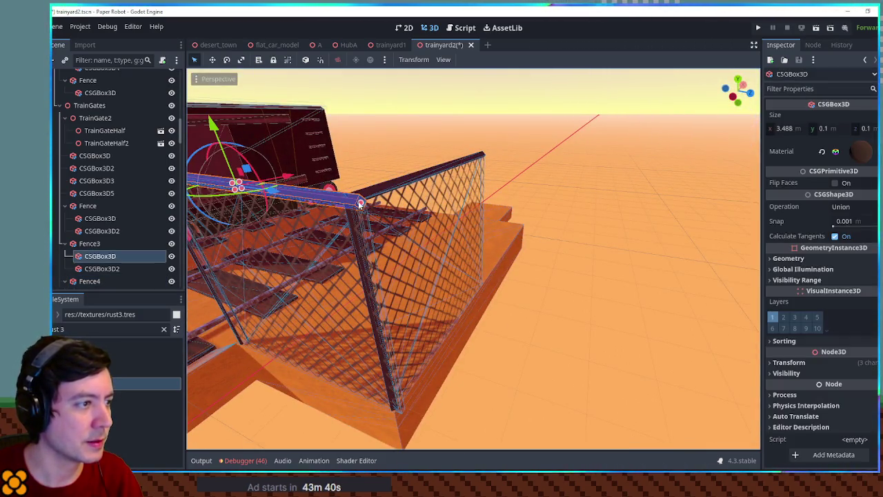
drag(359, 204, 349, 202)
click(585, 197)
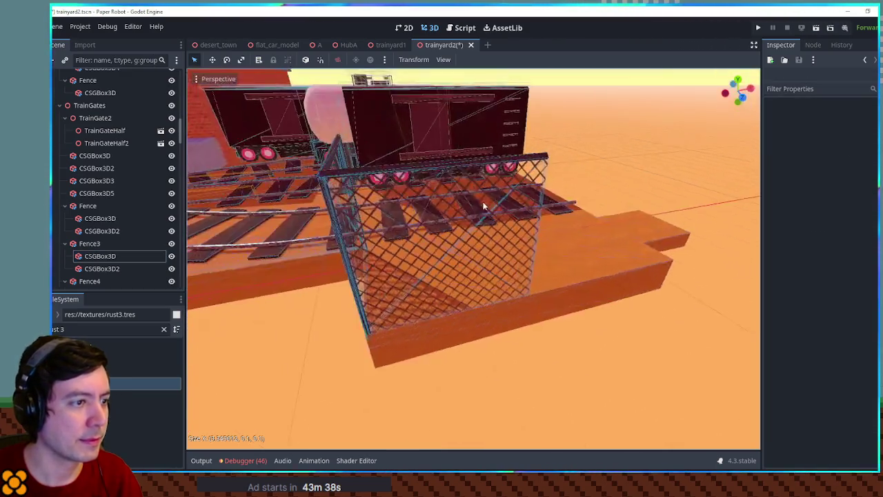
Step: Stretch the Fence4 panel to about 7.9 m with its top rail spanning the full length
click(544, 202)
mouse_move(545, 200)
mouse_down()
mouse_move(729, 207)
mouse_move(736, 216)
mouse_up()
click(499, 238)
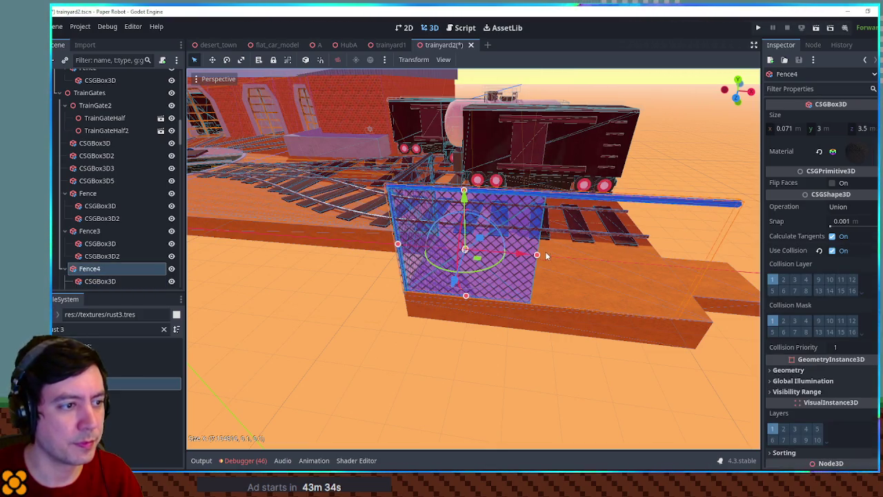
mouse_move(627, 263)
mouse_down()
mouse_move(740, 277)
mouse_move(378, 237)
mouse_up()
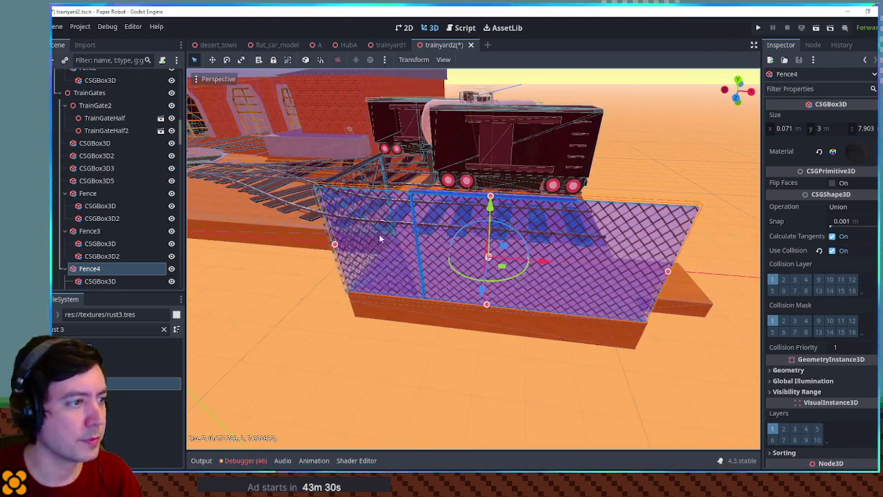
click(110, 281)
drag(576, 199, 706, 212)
○ ○ ○
(Exercise): Set down exactly the lines between the one with "mouse_move(378, 237)" and the last line of the material above, both included, but none of the pictures.

(Answer to this problem):
mouse_move(378, 237)
mouse_up()
click(110, 281)
drag(576, 199, 706, 212)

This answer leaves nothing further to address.